Ali memilih rute Jalan Soekarno-Hatta atau yang
biasa disebut warga sebagai Kilo. Sesampai di Kilo 0,5 di depan Rajawali Foto,
menjelang turunan panjang hingga lampu pengatur lalu lintas di depan Bundaran
Rapak, Ali menurunkan persneling dari 4 ke 3 dan mengurangi laju kendaraan.
Namun, malang tak dapat ditolak, tepat di depan
Polres Balikpapan Utara, truk Ali kehilangan fungsi rem alias rem blong.
Meski laju truk berkurang karena ditahan putaran
mesin persneling rendah, tanpa rem dan di jalan turunan, kecepatan truk tak
terkendali.
Seperti bola boling yang menghantam jejeran
pinpada pukul 06.00 Wita. Truk itu menabrak motor-motor, pikap, mobil-mobil
pribadi, dan angkot yang berhenti menunggu lampu hijau menyala di depan
Bundaran Rapak.
"Seingat sopir tronton yang pertama kali dia
tabrak pengendara sepeda motor," kata Kombes Pol. Sony.

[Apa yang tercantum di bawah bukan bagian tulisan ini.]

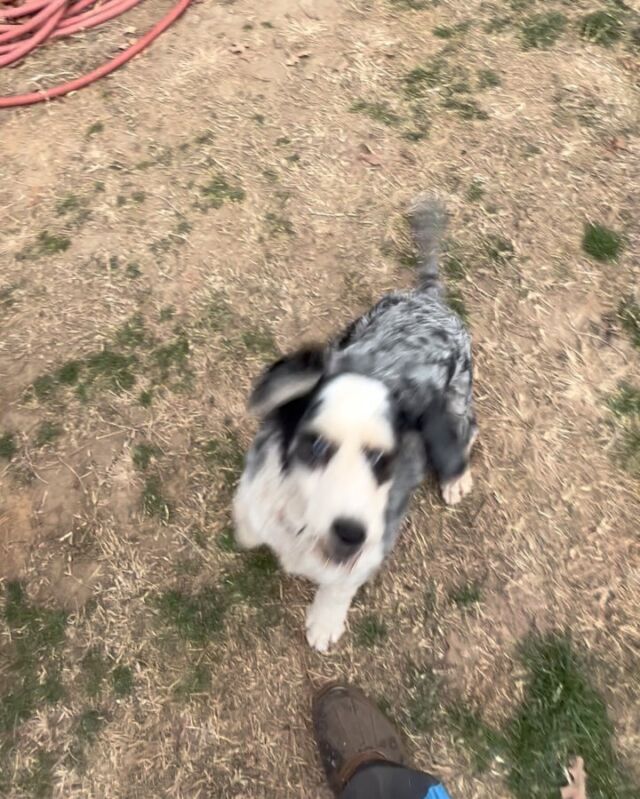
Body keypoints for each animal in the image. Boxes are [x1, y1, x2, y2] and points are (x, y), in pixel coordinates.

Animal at [232, 198, 478, 648]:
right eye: (315, 447)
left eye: (383, 460)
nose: (350, 532)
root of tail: (430, 298)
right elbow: (248, 517)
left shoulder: (373, 542)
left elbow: (339, 583)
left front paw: (324, 622)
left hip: (457, 393)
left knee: (467, 428)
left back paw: (457, 477)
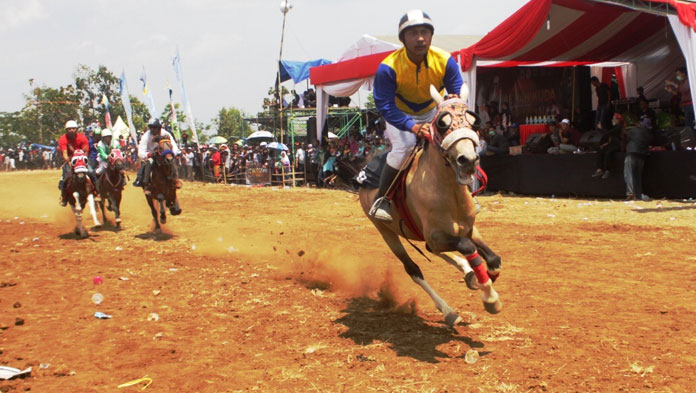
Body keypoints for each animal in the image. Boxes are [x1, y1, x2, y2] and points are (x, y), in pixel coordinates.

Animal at [362, 83, 502, 324]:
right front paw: (489, 296)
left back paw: (467, 274)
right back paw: (449, 311)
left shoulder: (467, 228)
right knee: (413, 269)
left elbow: (492, 257)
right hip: (386, 232)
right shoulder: (437, 235)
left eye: (474, 121)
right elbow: (468, 247)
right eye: (442, 123)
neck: (450, 193)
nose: (468, 160)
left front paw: (484, 277)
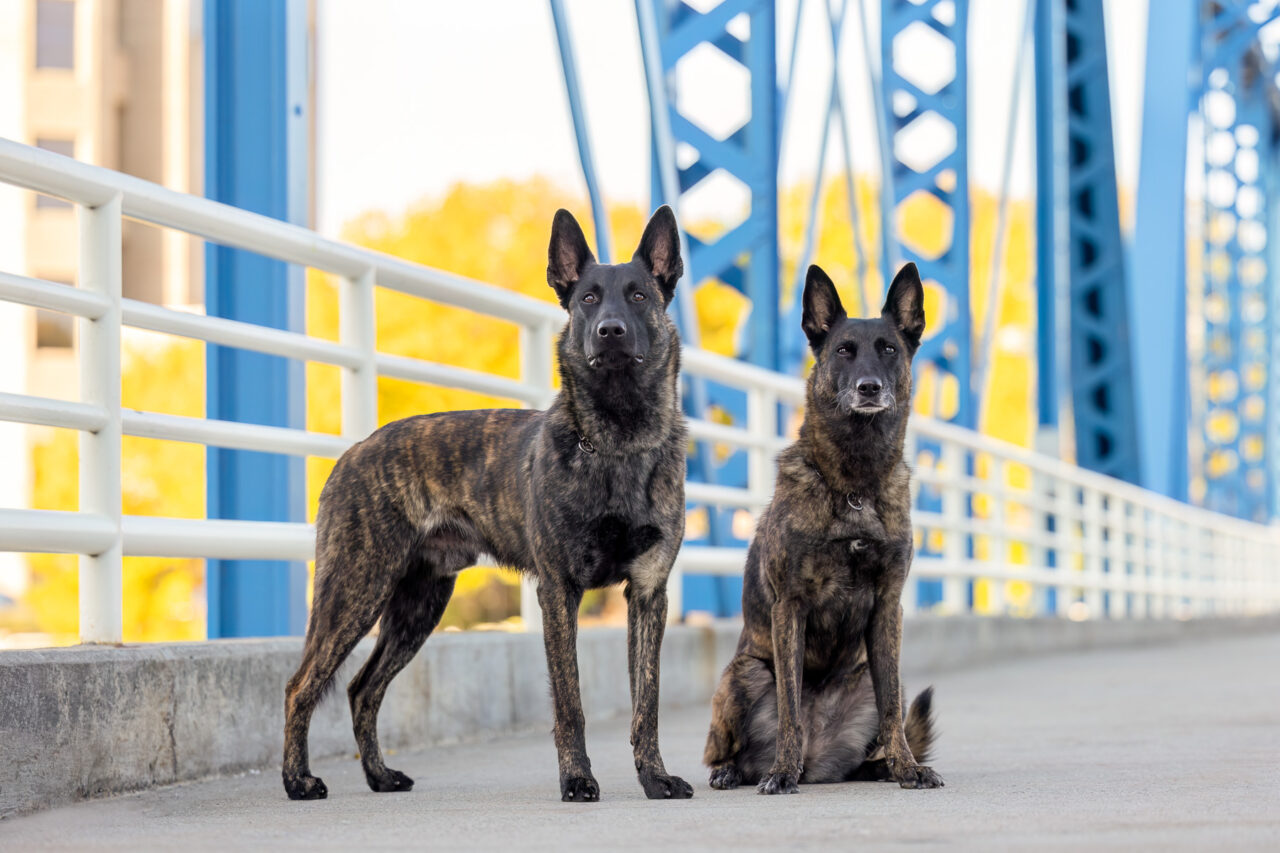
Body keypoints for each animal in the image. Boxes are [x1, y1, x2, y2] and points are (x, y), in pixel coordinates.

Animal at [284, 204, 696, 799]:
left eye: (639, 295)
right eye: (587, 298)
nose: (609, 331)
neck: (618, 441)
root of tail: (354, 451)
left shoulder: (647, 596)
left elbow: (648, 703)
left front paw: (654, 777)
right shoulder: (559, 593)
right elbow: (569, 703)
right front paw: (577, 779)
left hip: (418, 607)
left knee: (362, 688)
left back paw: (380, 775)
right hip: (356, 591)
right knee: (301, 686)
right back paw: (298, 780)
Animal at [706, 262, 947, 794]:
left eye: (889, 349)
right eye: (843, 350)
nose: (869, 387)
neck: (854, 484)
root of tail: (818, 762)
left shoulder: (888, 608)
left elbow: (894, 709)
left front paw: (907, 768)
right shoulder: (789, 607)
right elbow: (791, 706)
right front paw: (780, 773)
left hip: (869, 680)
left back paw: (876, 767)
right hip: (743, 672)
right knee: (726, 749)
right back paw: (742, 770)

Truk itu tak berhenti sampai di situ. Masih terus
lagi melewati Simpangan Rapak dan Bundaran. Baru benar-benar berhenti di jalan
samping Masjid Al Munawar.
Di belakangnya berhamburan korban. Tubuh
bergelimpangan, mobil-mobil ringsek, motor-motor remuk. Polisi mencatat dua
mobil pribadi, satu angkot biru dan satu angkot merah, juga dua pikap, dan 14
motor rusak berat.
Truk itu juga menyeruduk tiang lampu lalu lintas
hingga roboh, dan meratakan pagar pembatas jalan sepanjang turunan itu.
"Kami terus mengumpulkan detail informasi
,dan segera kami sampaikan. Saat ini kami fokus menolong dan mengevakuasi
korban dan mengatur lalu lintas," kata Kombes Pol. Sony.